The generally expected differences in photosynthetic performance between sun- and shade-grown leaves are for the sun leaf to have a higher dark respiration rate per unit area, higher light compensation point, higher saturating irradiance and higher maximal assimilation rate per unit area. There have not been many studies of leaves on mature tropical trees to confirm these expected responses to shade. Individuals of three pygmy-tree species of Psychotria growing in the shaded understorey and in gaps on Barro Colorado Island, Panama, were compared for photosynthetic performance (Mulkey et al. 1993). The gap plants showed higher respiration and assimilation rates than the shaded ones. However, available data indicate that there may be relatively little difference in physiological potential among leaves within the crowns of large rain forest trees in the upper canopy. For example, Ar-gyrodendron peralatum and Castanospermum australe in Queensland, Australia (Doley et al. 1987; Myers et al. 1987), Dryobalanops lanceolata in Brunei (Barker & Booth 1996) and Pentaclethra macroloba in Costa Rica (Oberbauer & Strain 1986) were found to show little or no consistent intra-crown variation. There were differences detected in leaf morphology and performance within the crown of a 20 m tree of Macaranga conifera in Borneo (Ishida et al. 1999b). These were largely between leaves in the upper canopy and the lowest layer more than 45 cm beneath the uppermost leaves. It is possible that the light gradients at the top of the forest canopy are not marked enough to lead to differentiation in leaf performance in most species, or the differences are too slight to distinguish from the large variation present among leaves on a branch.
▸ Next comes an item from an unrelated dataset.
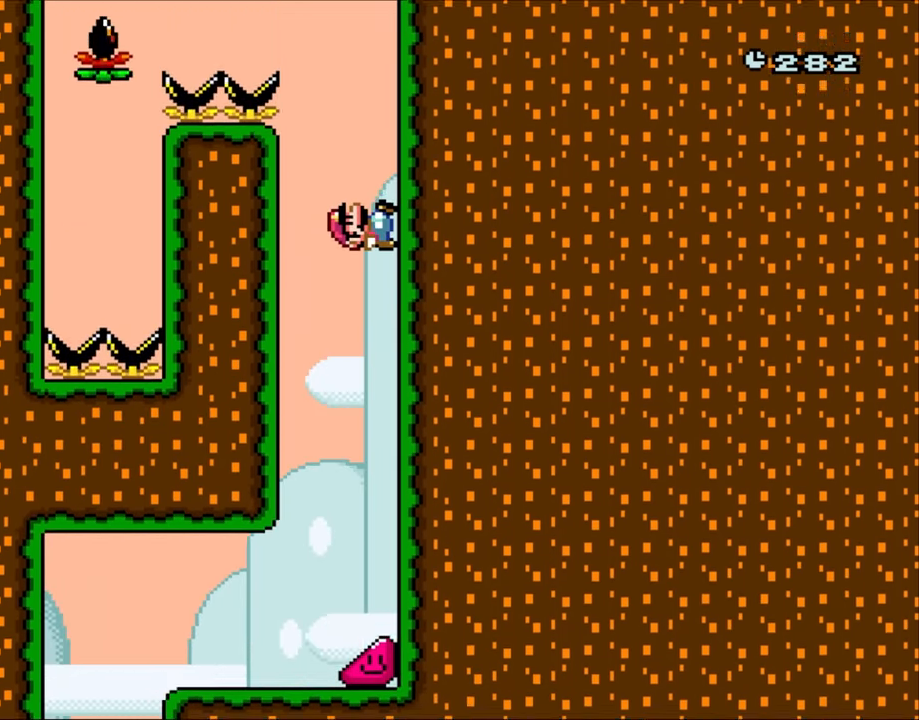
{"dt_ms": 500, "buttons": ["X", "DPAD_RIGHT"], "events": []}
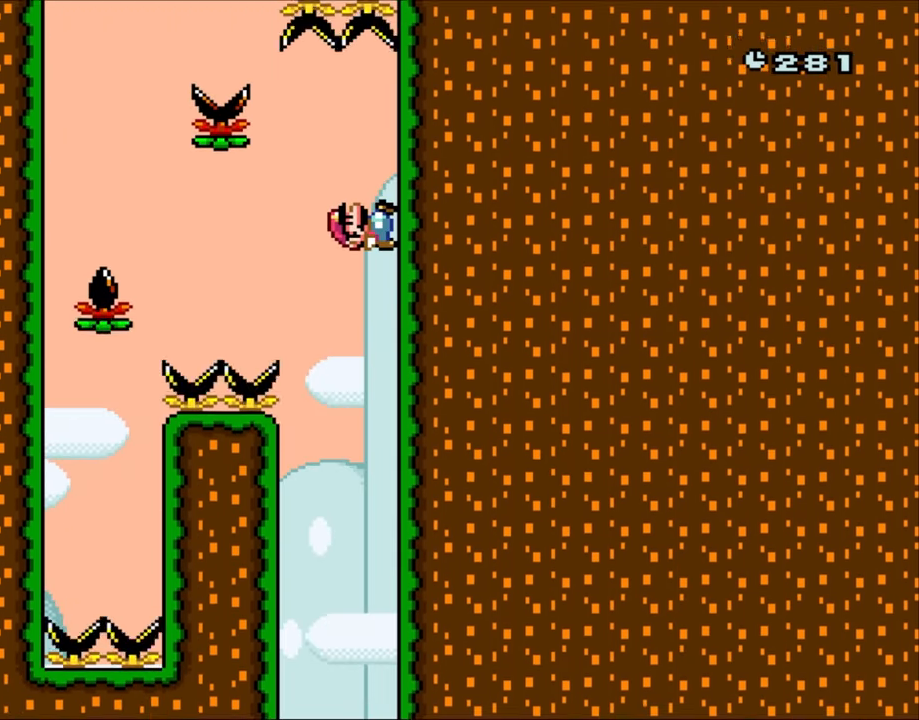
{"dt_ms": 500, "buttons": ["A", "X", "DPAD_LEFT"], "events": [[133, "DPAD_RIGHT", "up"], [167, "A", "down"], [167, "DPAD_LEFT", "down"]]}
The instantaneous irradiance impinging on a leaf in the rain forest varies rapidly and with a large magnitude. This short-term variation is particularly marked in the forest understorey where the dim foliage-filtered light is occasionally interspersed with brief periods of much higher irradiance when direct radiation finds its way through holes in the canopy (Chazdon 1988). Such sunflecks can make up 10-85% of the total irradiance received in the forest understorey (Chazdon et al. 1996). Technical improvements over the last decade have made it possible to study the efficiency of plant use of rapidly fluctuating irradiance. Among six Rubiaceae species of pygmy tree on Barro Colorado Island, three shade-tolerant species of Psychotria growing in the forest understorey exhibited more rapid induction of photosynthesis when exposed to a sunfleck and greater persistence of the induced state than three more light-demanding species growing in gaps and at the edge of clearings (Valladares et al. 1997). The understorey species made more efficient use of short sunflecks, but once sunfleck duration reached about 10 s there was little difference in performance between the species groups.